▶ _Problem to work on_
Only an exact copy of the entries, stripped of pictures, will serve as the answer.

▶ _Data listing_
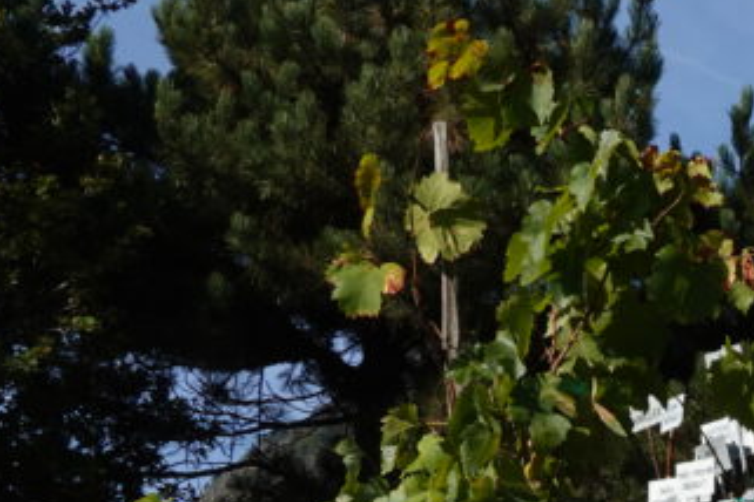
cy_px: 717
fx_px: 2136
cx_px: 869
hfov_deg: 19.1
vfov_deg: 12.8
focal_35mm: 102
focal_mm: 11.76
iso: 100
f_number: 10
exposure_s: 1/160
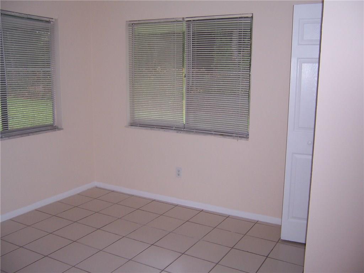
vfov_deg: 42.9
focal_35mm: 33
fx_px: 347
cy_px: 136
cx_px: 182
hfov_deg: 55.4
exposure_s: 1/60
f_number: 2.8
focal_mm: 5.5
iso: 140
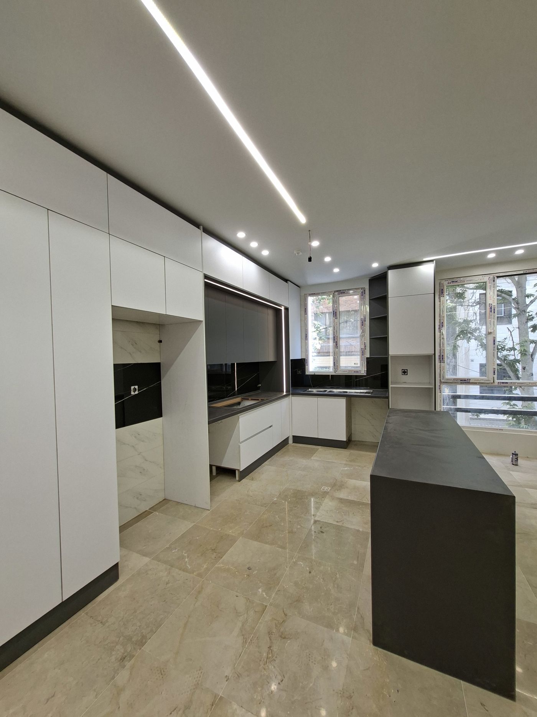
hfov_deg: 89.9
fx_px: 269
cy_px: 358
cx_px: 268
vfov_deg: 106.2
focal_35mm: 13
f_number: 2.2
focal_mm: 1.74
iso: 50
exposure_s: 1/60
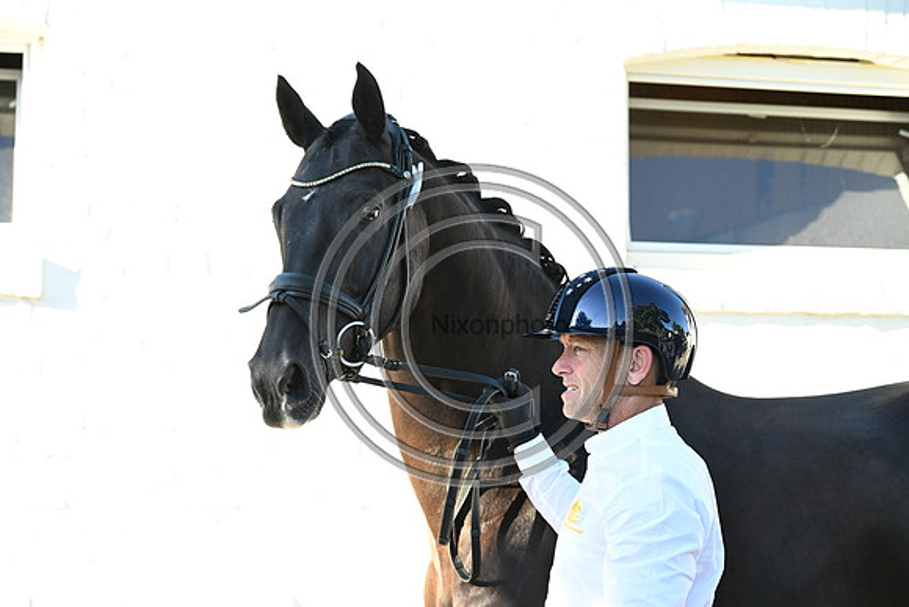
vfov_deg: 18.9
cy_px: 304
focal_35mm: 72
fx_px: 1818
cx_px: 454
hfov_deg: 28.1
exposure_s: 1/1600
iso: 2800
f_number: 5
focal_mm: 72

▶ _Reply to the exercise_
cy_px: 717
fx_px: 2136
cx_px: 869
hfov_deg: 19.1
vfov_deg: 12.8
focal_35mm: 102
focal_mm: 11.76
iso: 100
f_number: 10
exposure_s: 1/160
vfov_deg: 42.9
focal_35mm: 33
fx_px: 347
cy_px: 136
cx_px: 182
hfov_deg: 55.4
exposure_s: 1/60
f_number: 2.8
focal_mm: 5.5
iso: 140
hfov_deg: 89.9
fx_px: 269
cy_px: 358
cx_px: 268
vfov_deg: 106.2
focal_35mm: 13
f_number: 2.2
focal_mm: 1.74
iso: 50
exposure_s: 1/60
vfov_deg: 18.9
cy_px: 304
focal_35mm: 72
fx_px: 1818
cx_px: 454
hfov_deg: 28.1
exposure_s: 1/1600
iso: 2800
f_number: 5
focal_mm: 72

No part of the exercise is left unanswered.